### Work instructions
From the line containing "table_cell [1151, 178, 1623, 1089]" onward, retype each line of the entries below exactly, last line included.

### Recorded information
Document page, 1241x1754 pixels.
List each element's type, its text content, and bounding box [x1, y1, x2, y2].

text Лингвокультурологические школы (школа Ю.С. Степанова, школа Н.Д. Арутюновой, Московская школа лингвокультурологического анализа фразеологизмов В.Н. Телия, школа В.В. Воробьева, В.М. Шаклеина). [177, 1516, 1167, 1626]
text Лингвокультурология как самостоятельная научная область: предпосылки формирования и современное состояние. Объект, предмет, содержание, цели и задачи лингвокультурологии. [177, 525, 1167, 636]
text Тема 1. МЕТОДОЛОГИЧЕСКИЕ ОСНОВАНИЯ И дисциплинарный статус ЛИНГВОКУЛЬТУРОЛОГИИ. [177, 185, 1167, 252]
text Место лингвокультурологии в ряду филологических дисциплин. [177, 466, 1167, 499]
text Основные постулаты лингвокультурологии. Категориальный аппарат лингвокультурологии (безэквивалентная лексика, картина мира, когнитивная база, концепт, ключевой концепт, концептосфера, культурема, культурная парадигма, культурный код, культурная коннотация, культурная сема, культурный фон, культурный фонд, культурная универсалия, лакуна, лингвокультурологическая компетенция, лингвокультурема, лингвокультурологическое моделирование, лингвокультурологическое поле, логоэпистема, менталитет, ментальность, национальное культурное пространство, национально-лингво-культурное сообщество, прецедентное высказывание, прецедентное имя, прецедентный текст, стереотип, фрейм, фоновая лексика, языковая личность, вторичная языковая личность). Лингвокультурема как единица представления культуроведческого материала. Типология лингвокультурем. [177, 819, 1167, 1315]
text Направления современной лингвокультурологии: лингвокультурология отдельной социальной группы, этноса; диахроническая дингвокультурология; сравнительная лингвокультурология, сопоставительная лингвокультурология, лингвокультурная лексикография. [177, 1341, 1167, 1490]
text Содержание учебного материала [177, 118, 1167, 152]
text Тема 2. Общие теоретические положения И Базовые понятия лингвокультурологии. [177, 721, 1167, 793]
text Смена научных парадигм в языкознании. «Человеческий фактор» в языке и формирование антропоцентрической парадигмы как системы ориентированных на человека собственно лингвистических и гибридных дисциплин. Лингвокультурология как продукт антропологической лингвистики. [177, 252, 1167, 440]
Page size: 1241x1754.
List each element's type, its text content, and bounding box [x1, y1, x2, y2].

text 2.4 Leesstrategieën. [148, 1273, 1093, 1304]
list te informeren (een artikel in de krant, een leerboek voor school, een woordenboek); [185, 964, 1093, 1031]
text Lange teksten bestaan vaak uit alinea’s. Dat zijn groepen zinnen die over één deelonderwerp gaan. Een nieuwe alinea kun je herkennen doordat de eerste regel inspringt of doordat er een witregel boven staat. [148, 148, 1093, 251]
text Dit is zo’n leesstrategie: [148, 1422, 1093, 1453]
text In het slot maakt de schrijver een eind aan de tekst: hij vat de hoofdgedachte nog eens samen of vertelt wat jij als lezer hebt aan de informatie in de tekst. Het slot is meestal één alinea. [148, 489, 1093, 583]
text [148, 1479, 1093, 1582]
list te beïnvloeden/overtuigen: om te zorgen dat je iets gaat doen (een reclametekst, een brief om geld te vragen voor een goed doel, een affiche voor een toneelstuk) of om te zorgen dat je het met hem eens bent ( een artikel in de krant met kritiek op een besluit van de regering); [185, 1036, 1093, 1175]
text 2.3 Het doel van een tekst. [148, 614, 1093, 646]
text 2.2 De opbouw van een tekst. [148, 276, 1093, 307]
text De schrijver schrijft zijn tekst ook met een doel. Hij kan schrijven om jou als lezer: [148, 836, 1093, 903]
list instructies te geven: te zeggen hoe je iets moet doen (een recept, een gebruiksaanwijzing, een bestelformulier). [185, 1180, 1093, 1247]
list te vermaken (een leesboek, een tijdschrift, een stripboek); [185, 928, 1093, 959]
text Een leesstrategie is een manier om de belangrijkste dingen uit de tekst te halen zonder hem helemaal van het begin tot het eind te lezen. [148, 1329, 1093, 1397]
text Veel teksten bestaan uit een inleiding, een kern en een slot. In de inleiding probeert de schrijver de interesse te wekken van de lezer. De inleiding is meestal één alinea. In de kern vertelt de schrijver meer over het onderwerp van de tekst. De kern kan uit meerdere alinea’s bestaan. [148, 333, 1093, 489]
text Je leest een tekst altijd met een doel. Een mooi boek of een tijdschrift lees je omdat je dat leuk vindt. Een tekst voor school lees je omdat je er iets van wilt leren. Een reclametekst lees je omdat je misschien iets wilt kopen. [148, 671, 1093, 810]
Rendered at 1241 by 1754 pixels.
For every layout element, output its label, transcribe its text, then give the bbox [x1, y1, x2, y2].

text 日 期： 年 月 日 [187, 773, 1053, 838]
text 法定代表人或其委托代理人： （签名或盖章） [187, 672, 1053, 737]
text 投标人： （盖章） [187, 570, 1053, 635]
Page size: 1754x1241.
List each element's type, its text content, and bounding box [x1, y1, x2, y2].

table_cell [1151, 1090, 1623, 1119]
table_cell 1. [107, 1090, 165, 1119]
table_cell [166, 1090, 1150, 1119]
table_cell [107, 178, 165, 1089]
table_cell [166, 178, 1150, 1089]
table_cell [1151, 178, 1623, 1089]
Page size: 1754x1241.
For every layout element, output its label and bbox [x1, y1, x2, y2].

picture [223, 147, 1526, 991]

### Solution
table_cell [1151, 178, 1623, 1089]
Page size: 1754x1241.
For every layout element, output its label and bbox [x1, y1, x2, y2].

picture [223, 147, 1526, 991]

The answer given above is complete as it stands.